Chohlis told trustees that the fact the Raptor Technologies app is dependent on cell service and having a phone close by complicates emergency responses. She sees moving forward with Centegix as a guarantee that people can receive rapid assistance whenever an incident is happening, she said.

Chohlis said the group is offering its services at a “very reduced” rate, although figures on the agreement were not included in board documents. Chohlis told the Leader-News on April 16 that Centegix wanted to keep the discounted price private at this time.

UCISD purchased the Raptor software in October of 2021 and had the technology in place during the May 24, 2022, shooting.

Official reports in the shooting’s aftermath assert that the software failed to properly communicate alerts to every school staff member that had the app downloaded on their phones.

Despite this, Ken Mueller, the district’s former student services director, promoted Raptor Technologies and its efficacy during an Oct. 11 webinar on school safety. Mueller, who was suspended alongside the UCISD Police Department the fall after the shooting, ultimately retired from the district.

*A representative from Raptor Technologies in response to this article maintained its technology functioned effectively on May 24, 2022, and that the U.S. Department of Justice’s report and other reporting corroborated that the technology sent out notifications to staff.

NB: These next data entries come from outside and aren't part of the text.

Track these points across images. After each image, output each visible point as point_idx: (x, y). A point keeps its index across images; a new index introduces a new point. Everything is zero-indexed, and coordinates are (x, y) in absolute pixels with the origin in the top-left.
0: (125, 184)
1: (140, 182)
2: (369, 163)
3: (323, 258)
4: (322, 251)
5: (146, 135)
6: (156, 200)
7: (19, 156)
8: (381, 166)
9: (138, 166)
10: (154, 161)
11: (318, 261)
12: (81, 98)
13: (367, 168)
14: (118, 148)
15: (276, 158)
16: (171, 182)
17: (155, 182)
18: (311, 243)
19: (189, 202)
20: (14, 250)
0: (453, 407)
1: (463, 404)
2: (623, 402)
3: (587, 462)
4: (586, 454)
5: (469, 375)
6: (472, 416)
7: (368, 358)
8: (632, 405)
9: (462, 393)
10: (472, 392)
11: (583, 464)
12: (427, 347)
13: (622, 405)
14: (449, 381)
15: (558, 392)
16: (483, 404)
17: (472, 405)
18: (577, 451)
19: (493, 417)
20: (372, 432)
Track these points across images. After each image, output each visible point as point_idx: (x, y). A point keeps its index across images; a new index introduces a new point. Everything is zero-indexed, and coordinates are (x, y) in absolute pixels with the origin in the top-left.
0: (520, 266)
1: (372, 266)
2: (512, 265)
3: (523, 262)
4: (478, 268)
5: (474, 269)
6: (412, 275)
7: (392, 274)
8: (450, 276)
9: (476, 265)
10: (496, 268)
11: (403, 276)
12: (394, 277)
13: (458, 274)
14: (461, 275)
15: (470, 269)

“Not only do we have data from the event shows that Raptor’s systems generated nearly 300 alerts within seconds of the lockdown being initiated via Raptor Alert by the principal of Robb Elementary, but Raptor generated these notifications within seconds of the lockdown being initiated before the shooter even entered the building,” Raptor Technologies said in an email.

The U.S. Department of Justice’s report reads that although some staff received notifications on May 24, 2022, others did not.

“In interviews, some UCISD staff indicated that they had trouble receiving alerts on their phones — some did not know why, some apparently were not in the alert notification system and had to be added to receive alerts, and others stated that it was due to poor reception inside the building … Multiple interview participants stated that they never received an alert on May 24, while others did,” according to the report.

Other teachers and staff have said the same to the newspaper.

The company also protested Chohlis’s comment that she was concerned of the application’s reliance on cell service, citing that it also transmits data using wired, cellular and Wi-Fi connection. The company also shared its dispute of the Texas House report that alleges connectivity issues impacted the app’s functionality.